Y se separaron. Uno partió hacia el este, el otro hacia el oeste.
Esta prueba, sin embargo, era por completo inútil. Jamás habrían debido hacerla, pues en verdad eran cien por ciento perfectos el uno para el otro, y su encuentro había sido un verdadero milagro. Pero eran demasiado jóvenes para comprenderlo, y las olas indiferentes del destino los alejaron a placer.
Un invierno, cada uno por su lado, fueron víctimas de una fea gripe que asolaba y pasaron muchas semanas entre la vida y la muerte, tras las cuales sanaron. Pero habían perdido todos los recuerdos del pasado. ¡Qué extraño evento! Cuando despertaron su cabeza estaba tan vacía como la cuenta de ahorros de D.H. Lawrence en su juventud.

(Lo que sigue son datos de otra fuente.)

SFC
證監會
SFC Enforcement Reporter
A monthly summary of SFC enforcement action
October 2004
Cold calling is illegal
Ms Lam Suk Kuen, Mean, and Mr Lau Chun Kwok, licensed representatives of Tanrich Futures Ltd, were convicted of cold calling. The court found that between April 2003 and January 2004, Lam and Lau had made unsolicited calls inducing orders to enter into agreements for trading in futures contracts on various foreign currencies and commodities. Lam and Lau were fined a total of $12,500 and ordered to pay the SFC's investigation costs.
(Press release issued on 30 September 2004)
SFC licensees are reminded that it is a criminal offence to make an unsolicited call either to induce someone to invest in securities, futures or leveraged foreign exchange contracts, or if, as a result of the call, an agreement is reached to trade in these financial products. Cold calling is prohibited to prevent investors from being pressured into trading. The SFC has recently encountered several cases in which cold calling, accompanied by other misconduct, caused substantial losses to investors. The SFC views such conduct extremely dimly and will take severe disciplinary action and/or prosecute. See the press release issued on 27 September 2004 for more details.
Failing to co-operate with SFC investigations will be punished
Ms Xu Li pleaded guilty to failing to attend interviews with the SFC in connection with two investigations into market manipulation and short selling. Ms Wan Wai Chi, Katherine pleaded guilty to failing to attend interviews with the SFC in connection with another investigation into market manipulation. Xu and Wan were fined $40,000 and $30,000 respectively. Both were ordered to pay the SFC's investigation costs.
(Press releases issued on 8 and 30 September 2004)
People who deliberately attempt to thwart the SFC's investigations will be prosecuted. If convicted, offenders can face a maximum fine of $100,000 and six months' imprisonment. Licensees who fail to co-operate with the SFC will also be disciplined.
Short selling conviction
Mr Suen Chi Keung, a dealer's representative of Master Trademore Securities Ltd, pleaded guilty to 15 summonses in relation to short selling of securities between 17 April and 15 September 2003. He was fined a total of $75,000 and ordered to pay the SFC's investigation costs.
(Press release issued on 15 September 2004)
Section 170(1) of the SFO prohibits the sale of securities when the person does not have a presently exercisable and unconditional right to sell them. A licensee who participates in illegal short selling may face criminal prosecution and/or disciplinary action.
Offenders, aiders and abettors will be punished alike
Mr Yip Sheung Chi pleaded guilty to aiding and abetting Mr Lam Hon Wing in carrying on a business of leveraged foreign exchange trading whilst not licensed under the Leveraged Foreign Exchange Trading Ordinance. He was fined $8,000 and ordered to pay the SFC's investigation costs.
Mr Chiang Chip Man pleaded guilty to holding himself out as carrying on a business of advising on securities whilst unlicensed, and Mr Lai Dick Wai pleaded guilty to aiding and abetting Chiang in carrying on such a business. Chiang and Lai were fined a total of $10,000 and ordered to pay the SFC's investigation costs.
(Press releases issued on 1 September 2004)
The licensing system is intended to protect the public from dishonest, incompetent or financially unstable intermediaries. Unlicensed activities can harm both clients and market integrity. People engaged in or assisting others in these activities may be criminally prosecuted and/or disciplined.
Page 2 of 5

Pero eran jóvenes en verdad pacientes y valerosos, y gracias a sus esfuerzos, lograron recuperar el conocimiento y los sentimientos que les permitieron retomar su lugar en el seno de la sociedad. ¡Ah, Señor, eran en verdad jóvenes de méritos! Ya podían tomar de nuevo el metro y cambiar de línea, enviar una carta urgente, y consiguieron inclusive la experiencia de amores perfectos a un setenta y cinco, y en ocasiones a un ochenta y cinco por ciento.
El muchacho alcanzó pues la edad de treinta y dos años, y la muchacha, treinta. El tiempo pasaba con una rapidez sorprendente. Y luego, un día, una bella mañana de abril, el muchacho cruzó de este a oeste una callecita de Harajuku para ir a tomar un café matinal, y la muchacha emprendió el mismo camino pero de oeste a este, para ir a poner una carta urgente al correo. Se cruzaron en plena calle. Sus recuerdos perdidos difundieron un ligero fulgor en sus corazones, su pecho palpitó. Y entonces supieron.

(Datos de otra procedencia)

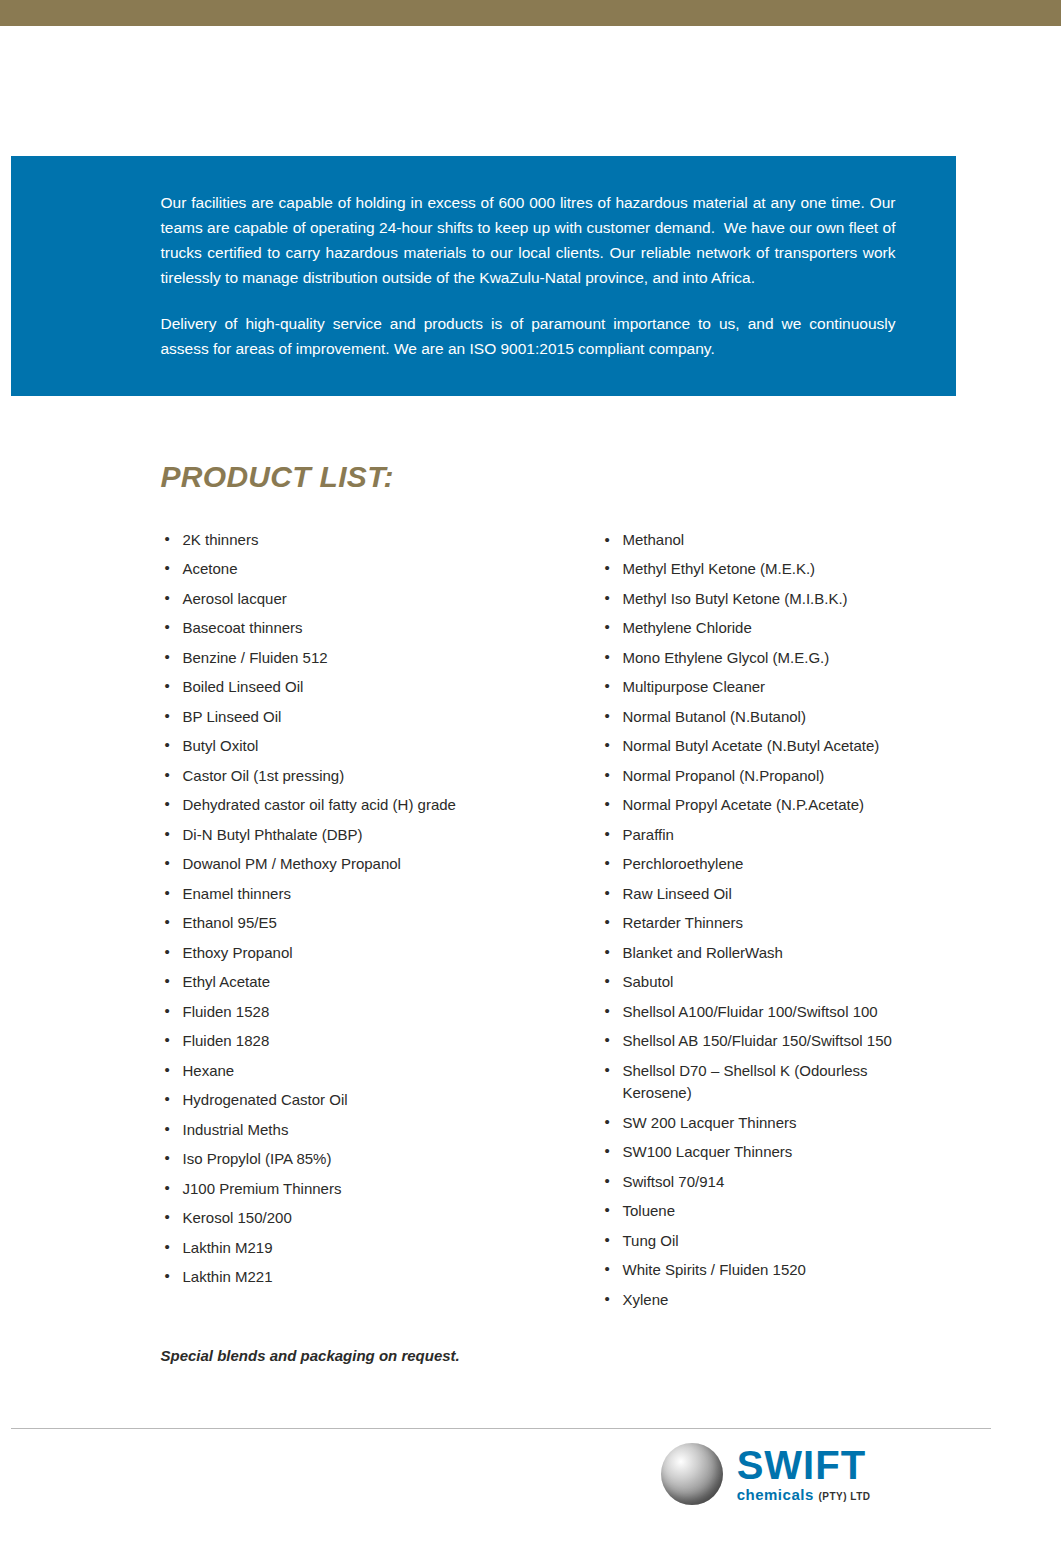Our facilities are capable of holding in excess of 600 000 litres of hazardous material at any one time. Our teams are capable of operating 24-hour shifts to keep up with customer demand. We have our own fleet of trucks certified to carry hazardous materials to our local clients. Our reliable network of transporters work tirelessly to manage distribution outside of the KwaZulu-Natal province, and into Africa.
Delivery of high-quality service and products is of paramount importance to us, and we continuously assess for areas of improvement. We are an ISO 9001:2015 compliant company.
PRODUCT LIST:
2K thinners
Acetone
Aerosol lacquer
Basecoat thinners
Benzine / Fluiden 512
Boiled Linseed Oil
BP Linseed Oil
Butyl Oxitol
Castor Oil (1st pressing)
Dehydrated castor oil fatty acid (H) grade
Di-N Butyl Phthalate (DBP)
Dowanol PM / Methoxy Propanol
Enamel thinners
Ethanol 95/E5
Ethoxy Propanol
Ethyl Acetate
Fluiden 1528
Fluiden 1828
Hexane
Hydrogenated Castor Oil
Industrial Meths
Iso Propylol (IPA 85%)
J100 Premium Thinners
Kerosol 150/200
Lakthin M219
Lakthin M221
Methanol
Methyl Ethyl Ketone (M.E.K.)
Methyl Iso Butyl Ketone (M.I.B.K.)
Methylene Chloride
Mono Ethylene Glycol (M.E.G.)
Multipurpose Cleaner
Normal Butanol (N.Butanol)
Normal Butyl Acetate (N.Butyl Acetate)
Normal Propanol (N.Propanol)
Normal Propyl Acetate (N.P.Acetate)
Paraffin
Perchloroethylene
Raw Linseed Oil
Retarder Thinners
Blanket and RollerWash
Sabutol
Shellsol A100/Fluidar 100/Swiftsol 100
Shellsol AB 150/Fluidar 150/Swiftsol 150
Shellsol D70 – Shellsol K (Odourless Kerosene)
SW 200 Lacquer Thinners
SW100 Lacquer Thinners
Swiftsol 70/914
Toluene
Tung Oil
White Spirits / Fluiden 1520
Xylene
Special blends and packaging on request.
SWIFT chemicals (PTY) LTD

Él supo que ella era la chica cien por ciento perfecta para él, ella supo que él era el chico cien por ciento perfecto para ella.
Pero el fulgor en sus corazones brillaba muy débilmente, sus pensamientos no eran tan claros como catorce años atrás. Se cruzaron sin decir palabra y desaparecieron en la multitud, cada uno por su lado. Para siempre.
¿No encuentra esta historia triste?
Y eso era lo que habría debido decirle.